» **WHAT YOU NEED TO DO**:
a) Copy the part of the Mumbai building collapse article starting with "Scores of locals" and going on through "after the collapse.".
b) In the Mumbai building collapse article, where did the BMC open a shelter after the collapse?
c) Write the next part of the Mumbai building collapse article, picking up after its last sentence.

» **SELECTED PASSAGE**:
----------
Mumbai building collapse: Death count rises to 10, claim police; housing minister says 12

The cause of the incident is not known but officials believe that the incessant rain in the financial capital could be the reason behind it.

author-image
Raghwendra Shukla
Updated On
New Update
Mumbai building collapse: Death count rises to 10, claim police; housing minister says 12

TV channels showed dramatic visuals of a child, wrapped in a cloth bundle, being carried out of the debris by rescue workers. (Image Credit: PTI)

The death count rose to 10 after a four-storey residential building collapsed in south Mumbai's congested Dongri area Tuesday, according to the Mumbai Police. About 40 to 50 people are feared trapped under the debris, civic officials said. State housing minister Radhakrishna Vikhe Patil, however, said 12 people were killed after the 'Kesarbaug building, located in a bustling narrow lane in Tandel Street of Dongri area of south Mumbai, crashed.

A BMC official said seven persons were injured in the collapse. Mumbai mayor Vishwanath Mahadeshwar said he has asked the municipal commissioner to launch a probe in the incident.

TV channels showed dramatic visuals of a child, wrapped in a cloth bundle, being carried out of the debris by rescue workers. The child is alive, officials said.

The Brihanmumbai Municipal Corporation (BMC) has opened a shelter at Imamwada Municipal Secondary Girls' School after the building collapse, a civic official said.

Scores of locals joined in the effort, forming a human chain to help in removing the debris brick by brick and picking up slabs of concrete to locate those buried.

Meanwhile, Vinod Ghosalkar, chief of the repair board of MHADA, said the building did not belong to the housing body as mentioned by a few locals and a legislator. 

Some part of the building was left standing after the collapse.
----------
» **THE DATA**:

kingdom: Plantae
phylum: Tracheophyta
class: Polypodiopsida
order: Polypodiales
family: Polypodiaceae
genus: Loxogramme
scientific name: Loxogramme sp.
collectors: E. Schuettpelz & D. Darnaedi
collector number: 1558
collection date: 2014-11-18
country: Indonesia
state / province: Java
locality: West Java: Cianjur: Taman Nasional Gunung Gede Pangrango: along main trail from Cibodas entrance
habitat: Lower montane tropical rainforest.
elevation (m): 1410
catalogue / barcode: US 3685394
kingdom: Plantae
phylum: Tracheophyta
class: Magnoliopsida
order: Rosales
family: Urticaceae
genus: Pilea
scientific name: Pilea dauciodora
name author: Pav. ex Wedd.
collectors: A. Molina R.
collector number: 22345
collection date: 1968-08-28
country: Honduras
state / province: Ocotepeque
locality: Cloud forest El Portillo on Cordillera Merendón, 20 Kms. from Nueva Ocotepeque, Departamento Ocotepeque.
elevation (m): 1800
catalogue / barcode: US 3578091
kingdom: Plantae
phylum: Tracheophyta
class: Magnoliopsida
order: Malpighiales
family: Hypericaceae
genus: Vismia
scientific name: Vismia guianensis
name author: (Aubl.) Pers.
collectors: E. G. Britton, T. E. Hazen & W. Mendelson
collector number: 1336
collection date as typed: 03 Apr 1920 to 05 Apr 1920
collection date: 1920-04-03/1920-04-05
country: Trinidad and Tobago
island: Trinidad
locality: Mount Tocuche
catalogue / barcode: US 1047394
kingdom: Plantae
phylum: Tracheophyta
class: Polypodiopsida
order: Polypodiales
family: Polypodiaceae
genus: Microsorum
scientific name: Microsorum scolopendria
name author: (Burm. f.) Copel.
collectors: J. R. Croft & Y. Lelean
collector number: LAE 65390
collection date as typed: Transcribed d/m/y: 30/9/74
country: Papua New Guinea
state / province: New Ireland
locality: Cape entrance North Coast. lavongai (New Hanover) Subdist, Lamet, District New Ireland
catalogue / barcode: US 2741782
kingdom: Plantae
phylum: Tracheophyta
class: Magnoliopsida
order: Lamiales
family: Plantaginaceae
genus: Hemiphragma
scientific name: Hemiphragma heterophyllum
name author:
----------
» **ANSWERS IN ORDER**:
a)
Scores of locals joined in the effort, forming a human chain to help in removing the debris brick by brick and picking up slabs of concrete to locate those buried.

Meanwhile, Vinod Ghosalkar, chief of the repair board of MHADA, said the building did not belong to the housing body as mentioned by a few locals and a legislator. 

Some part of the building was left standing after the collapse.

b) At Imamwada Municipal Secondary Girls' School.

c)
Fire brigade, Mumbai Police and civic officials rushed to the site but the constricted lanes made it difficult to access the area, reduced to a mass of rubble, twisted concrete and broken wires.

Ambulances could not reach the site and had to be parked around 50 metres away. 

Earlier, at least 15 people, mostly labourers hailing from West Bengal and Bihar, were killed when a boundary wall of a posh building collapsed in Pune.

Chief Minister Devendra Fadnavis ordered the Pune Collector to conduct a detailed probe into the incident.

"Extremely saddened to know about loss of lives in the Pune wall collapse incident," said Fadnavis, announcing a compensation of Rs 500,000 to the kin of each deceased and Rs 25,000 for each injured in the tragedy.

The Pune police filed cases around a dozen persons including the top officials of Kanchan Builders and Alcon Stylus, their engineers and contractors for the tragedy, charging them with negligence and culpable homicide not amounting to murder.

"A team of the National Disaster Response Force (NDRF) is reaching the spot. We are assuming that 10 to 12 families are still under the debris," Mumbadevi MLA Amin Patel told reporters at the spot.

Chief Minister Devendra Fadnavis said the building was around 100 years old. It was not in the list of dilapidated buildings and was given to a developer for redevelopment.